Exercise prompt:
Copy out the data below line for line, keeping every character unchanged.

Dataset entries:
# # # # # # #
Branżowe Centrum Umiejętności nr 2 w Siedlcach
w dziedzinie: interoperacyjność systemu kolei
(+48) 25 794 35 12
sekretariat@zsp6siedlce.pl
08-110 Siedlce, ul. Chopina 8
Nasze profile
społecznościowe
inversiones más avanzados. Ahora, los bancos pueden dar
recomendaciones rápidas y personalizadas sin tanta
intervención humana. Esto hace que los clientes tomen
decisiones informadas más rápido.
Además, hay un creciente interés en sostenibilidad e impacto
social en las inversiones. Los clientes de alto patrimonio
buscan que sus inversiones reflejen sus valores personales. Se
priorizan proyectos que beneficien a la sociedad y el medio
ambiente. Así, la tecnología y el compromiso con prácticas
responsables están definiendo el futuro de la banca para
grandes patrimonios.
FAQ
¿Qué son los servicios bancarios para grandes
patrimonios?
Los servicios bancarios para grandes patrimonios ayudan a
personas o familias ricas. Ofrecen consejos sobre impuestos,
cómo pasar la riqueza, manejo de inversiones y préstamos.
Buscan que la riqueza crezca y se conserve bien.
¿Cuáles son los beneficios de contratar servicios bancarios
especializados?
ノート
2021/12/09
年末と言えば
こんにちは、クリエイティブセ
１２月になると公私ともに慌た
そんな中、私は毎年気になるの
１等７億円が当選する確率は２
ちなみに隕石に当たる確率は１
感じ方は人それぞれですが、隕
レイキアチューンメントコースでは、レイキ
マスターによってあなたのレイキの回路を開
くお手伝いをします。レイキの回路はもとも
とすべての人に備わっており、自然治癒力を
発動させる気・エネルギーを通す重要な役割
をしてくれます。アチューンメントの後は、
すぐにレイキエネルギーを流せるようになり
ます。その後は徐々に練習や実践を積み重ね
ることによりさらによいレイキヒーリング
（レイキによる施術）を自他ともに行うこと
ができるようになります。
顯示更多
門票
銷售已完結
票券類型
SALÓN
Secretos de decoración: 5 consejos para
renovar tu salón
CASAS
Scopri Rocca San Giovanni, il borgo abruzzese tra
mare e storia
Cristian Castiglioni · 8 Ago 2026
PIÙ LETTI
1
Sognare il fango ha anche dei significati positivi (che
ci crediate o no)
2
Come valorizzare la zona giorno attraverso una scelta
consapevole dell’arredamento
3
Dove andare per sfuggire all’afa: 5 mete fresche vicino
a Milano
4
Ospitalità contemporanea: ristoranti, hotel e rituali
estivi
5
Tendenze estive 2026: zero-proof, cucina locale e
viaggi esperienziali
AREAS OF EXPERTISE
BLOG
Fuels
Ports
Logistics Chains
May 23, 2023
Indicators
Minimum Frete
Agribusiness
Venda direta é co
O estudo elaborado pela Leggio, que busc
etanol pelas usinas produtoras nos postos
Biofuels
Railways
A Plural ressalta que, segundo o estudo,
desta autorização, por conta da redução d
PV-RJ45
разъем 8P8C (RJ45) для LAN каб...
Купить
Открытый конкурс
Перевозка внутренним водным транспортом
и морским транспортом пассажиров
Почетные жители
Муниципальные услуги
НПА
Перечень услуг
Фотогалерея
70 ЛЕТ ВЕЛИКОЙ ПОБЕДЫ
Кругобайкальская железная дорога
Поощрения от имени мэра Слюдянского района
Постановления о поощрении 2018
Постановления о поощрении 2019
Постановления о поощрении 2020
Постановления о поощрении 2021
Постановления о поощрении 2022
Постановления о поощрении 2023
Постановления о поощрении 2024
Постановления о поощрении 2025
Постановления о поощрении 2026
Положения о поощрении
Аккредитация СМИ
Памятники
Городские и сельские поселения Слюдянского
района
# # # # # # #
Your solution:
Branżowe Centrum Umiejętności nr 2 w Siedlcach
w dziedzinie: interoperacyjność systemu kolei
(+48) 25 794 35 12
sekretariat@zsp6siedlce.pl
08-110 Siedlce, ul. Chopina 8
Nasze profile
społecznościowe
inversiones más avanzados. Ahora, los bancos pueden dar
recomendaciones rápidas y personalizadas sin tanta
intervención humana. Esto hace que los clientes tomen
decisiones informadas más rápido.
Además, hay un creciente interés en sostenibilidad e impacto
social en las inversiones. Los clientes de alto patrimonio
buscan que sus inversiones reflejen sus valores personales. Se
priorizan proyectos que beneficien a la sociedad y el medio
ambiente. Así, la tecnología y el compromiso con prácticas
responsables están definiendo el futuro de la banca para
grandes patrimonios.
FAQ
¿Qué son los servicios bancarios para grandes
patrimonios?
Los servicios bancarios para grandes patrimonios ayudan a
personas o familias ricas. Ofrecen consejos sobre impuestos,
cómo pasar la riqueza, manejo de inversiones y préstamos.
Buscan que la riqueza crezca y se conserve bien.
¿Cuáles son los beneficios de contratar servicios bancarios
especializados?
ノート
2021/12/09
年末と言えば
こんにちは、クリエイティブセ
１２月になると公私ともに慌た
そんな中、私は毎年気になるの
１等７億円が当選する確率は２
ちなみに隕石に当たる確率は１
感じ方は人それぞれですが、隕
レイキアチューンメントコースでは、レイキ
マスターによってあなたのレイキの回路を開
くお手伝いをします。レイキの回路はもとも
とすべての人に備わっており、自然治癒力を
発動させる気・エネルギーを通す重要な役割
をしてくれます。アチューンメントの後は、
すぐにレイキエネルギーを流せるようになり
ます。その後は徐々に練習や実践を積み重ね
ることによりさらによいレイキヒーリング
（レイキによる施術）を自他ともに行うこと
ができるようになります。
顯示更多
門票
銷售已完結
票券類型
SALÓN
Secretos de decoración: 5 consejos para
renovar tu salón
CASAS
Scopri Rocca San Giovanni, il borgo abruzzese tra
mare e storia
Cristian Castiglioni · 8 Ago 2026
PIÙ LETTI
1
Sognare il fango ha anche dei significati positivi (che
ci crediate o no)
2
Come valorizzare la zona giorno attraverso una scelta
consapevole dell’arredamento
3
Dove andare per sfuggire all’afa: 5 mete fresche vicino
a Milano
4
Ospitalità contemporanea: ristoranti, hotel e rituali
estivi
5
Tendenze estive 2026: zero-proof, cucina locale e
viaggi esperienziali
AREAS OF EXPERTISE
BLOG
Fuels
Ports
Logistics Chains
May 23, 2023
Indicators
Minimum Frete
Agribusiness
Venda direta é co
O estudo elaborado pela Leggio, que busc
etanol pelas usinas produtoras nos postos
Biofuels
Railways
A Plural ressalta que, segundo o estudo,
desta autorização, por conta da redução d
PV-RJ45
разъем 8P8C (RJ45) для LAN каб...
Купить
Открытый конкурс
Перевозка внутренним водным транспортом
и морским транспортом пассажиров
Почетные жители
Муниципальные услуги
НПА
Перечень услуг
Фотогалерея
70 ЛЕТ ВЕЛИКОЙ ПОБЕДЫ
Кругобайкальская железная дорога
Поощрения от имени мэра Слюдянского района
Постановления о поощрении 2018
Постановления о поощрении 2019
Постановления о поощрении 2020
Постановления о поощрении 2021
Постановления о поощрении 2022
Постановления о поощрении 2023
Постановления о поощрении 2024
Постановления о поощрении 2025
Постановления о поощрении 2026
Положения о поощрении
Аккредитация СМИ
Памятники
Городские и сельские поселения Слюдянского
района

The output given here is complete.